Track Property Financing and Loans

The Mijn financiering page lets you track all your loans and mortgages in one place at portfolio level. Open it under PortfolioMijn financiering.

Use this page to see your total financing, monthly payments, average interest rate, and remaining balances, and to manage each individual loan including its amortization schedule.

Financing information affects portfolio calculations, cashflow analysis, amortization schedules, dashboards, and financial reports. Always keep loan data accurate and up to date.


1. What you see

At the top you see summary cards that give you a quick portfolio overview:

  • Totaal bedrag – Sum of all original loan amounts you have entered.
  • Maandelijkse betalingen – Total of all current monthly instalments across your loans.
  • Gemiddelde koers – Weighted average interest rate across all loans.
  • Overblijvend saldo – Total outstanding balance you still have to repay.

Below the cards you see a list of all loans, either as a table or as tiles, with key information such as lender, loan type, rate, and remaining balance.

My Financing overview

2. Nieuwe financiering

Use Nieuwe financiering to add a loan or mortgage so it is included in your totals and schedules.

You typically enter:

  • Leningbedrag – Total amount you borrowed (original principal).
  • Kredietinstelling – Bank or lender providing the loan.
  • Rentevoet – Annual interest rate (for example, 8.5).
  • Aflossingspercentage – Regular repayment rate or percentage, depending on your product.
  • Start date – Date when the loan started or the first instalment is due.
  • Type lening – Type of financing, such as mortgage, personal loan, overdraft, or other.

Steps:

1. Click Nieuwe financiering.

2. Fill in the loan details from your contract.

3. Check that amount, rate, and dates are correct.

4. Click Opslaan.

Verify the loan amount, interest rate, repayment rate, and dates before saving.

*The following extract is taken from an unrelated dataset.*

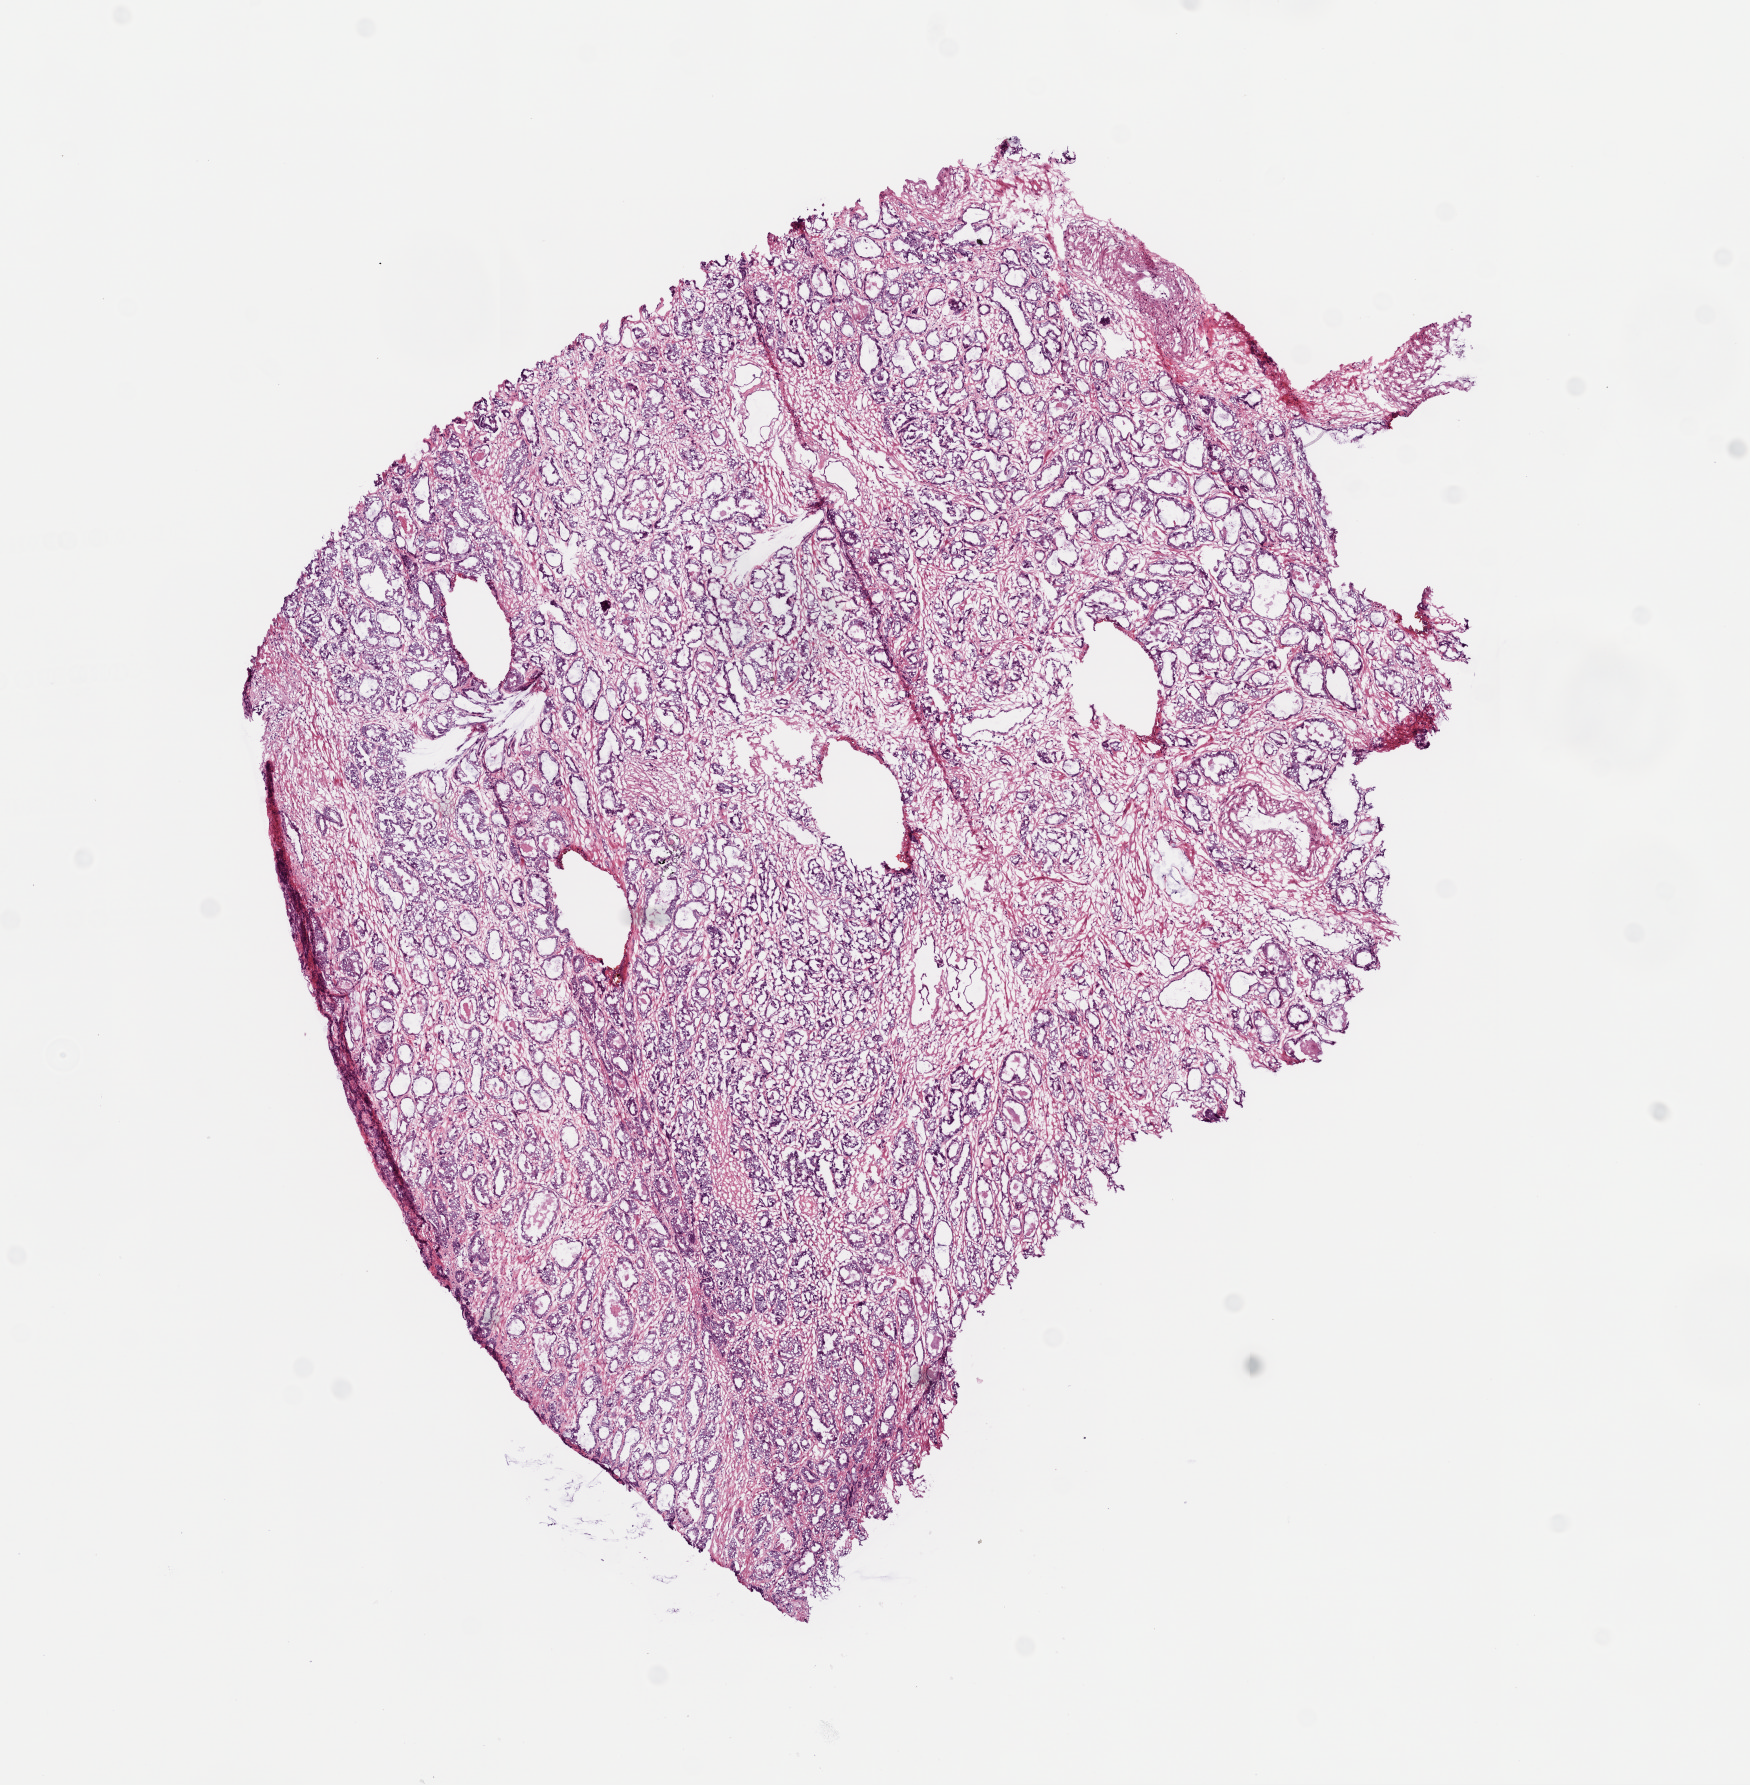
H&E-stained whole-slide image, whole scanned area (about 7.0 x 7.2 mm, acquisition: 20x scan) shown as a low-resolution overview; frozen section from the top of the tissue portion; prostate, primary tumour sample. Male, age 61 years at initial diagnosis. Gleason score: 7 (3+4). Slide review estimates, as recorded: tumour cells 70%, tumour nuclei 70%, normal cells 20%, stromal cells 10%, necrosis 0%.
Laterality: bilateral. Lymph nodes positive (case pathology): 0 of 6 examined. Histologic diagnosis: Acinar cell carcinoma.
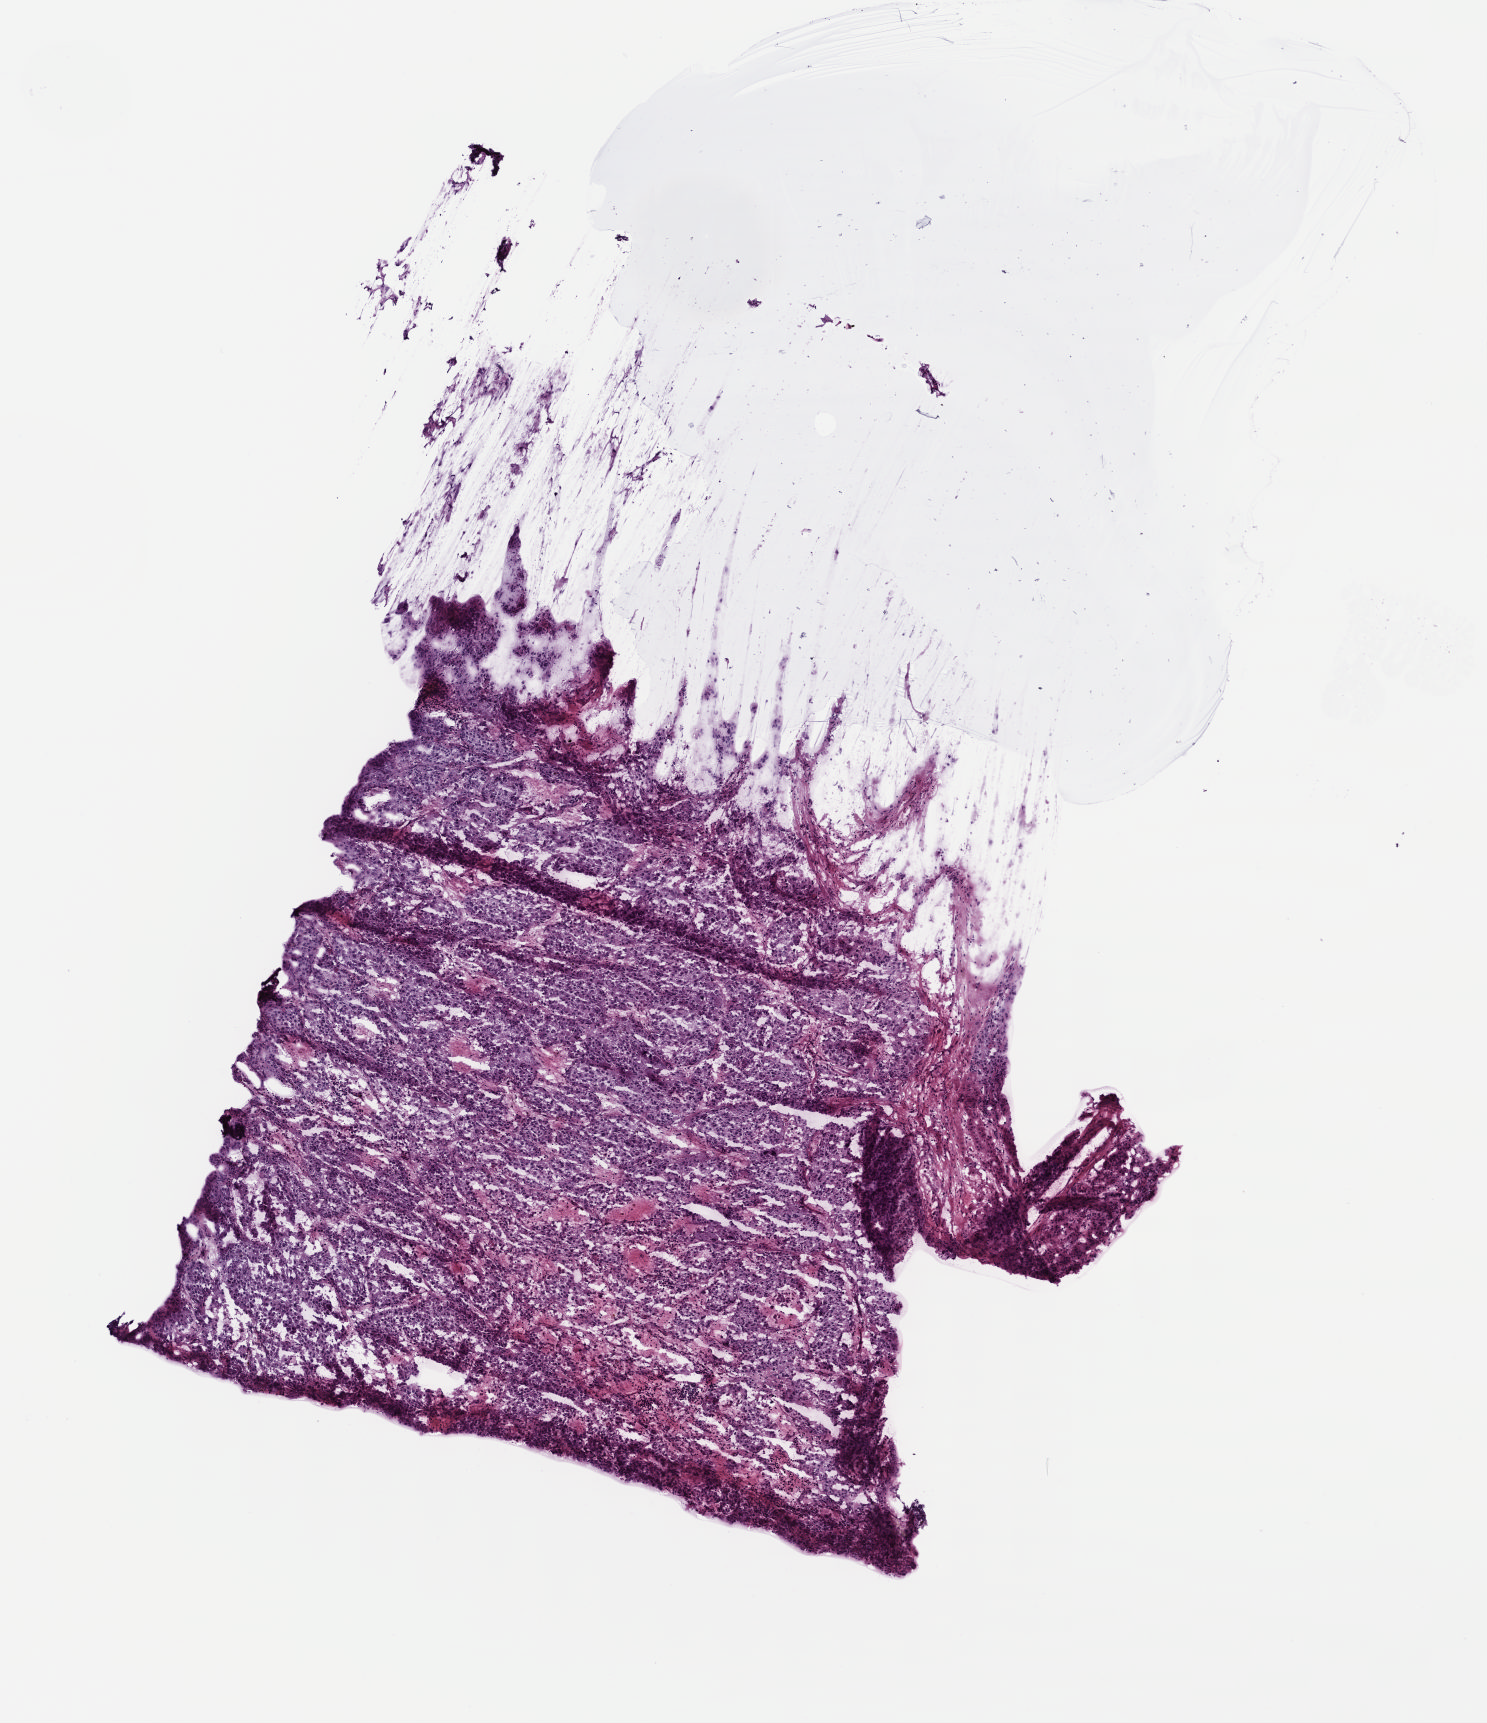
Digitized H&E tissue section (whole slide), whole scanned area (about 5.8 x 6.8 mm, from a 40x scan) shown as a low-resolution overview; frozen section; adrenal gland, primary tumour sample. Female, age 46 years at initial diagnosis. Slide review estimates, as recorded: tumour cells 80%, tumour nuclei 88%.
Pathologic diagnosis: Pheochromocytoma, NOS.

Incorrect values will affect repayment schedules, cashflow calculations, and portfolio reports.

After saving, the loan appears in the list and the summary cards update automatically.


3. View, search, and filter loans

All loans you add are listed on the My financing page.

You can:

  • Search to find a loan by name, credit institution, or other text.
  • Filter by attributes (for example, loan type) to focus on certain loans.
  • Switch views between:
  • Tabelweergave for a compact, sortable overview.
  • Tegelweergave for a more visual, card-based layout.

Use this to quickly locate specific loans when you have many entries and to review them in the format you prefer.


4. Open a loan and see details

Click a loan (row or tile) to open its detail view.

You will see:

  • Key loan data such as lender, loan amount, interest rate, repayment rate, start date, and remaining balance.
  • An amortization schedule showing each instalment with interest, principal, and remaining balance over time.
  • Information about upcoming payments.

Use this to understand how the loan develops over time, how much of each payment goes to interest vs. principal, and what you will still owe at specific dates.

> One screenshot of a loan detail view with the amortization schedule visible.


5. Edit or delete a loan

Use edit when conditions change or data needs correcting, and delete only for entries that should not exist.

Edit a loan

  • Open the loan from the list.
  • Click Bewerken.
  • Update fields such as interest rate, repayment rate, or dates.
  • Click Opslaan.

Any changes to financing details automatically affect amortization schedules, financing metrics, dashboards, and portfolio-level calculations.

The amortization schedule and summary cards are recalculated based on the updated data.

Delete a loan

  • Open the loan from the list.
  • Click Verwijderen.
  • Confirm the deletion.

The loan is removed from the list and is no longer included in totals.

Deleting a loan permanently removes it from portfolio calculations and historical totals. Delete only if the entry was created by mistake.

> Tip: If a real loan is fully paid off, keep it for history (or mark it as completed if available) instead of deleting it, so reports remain accurate.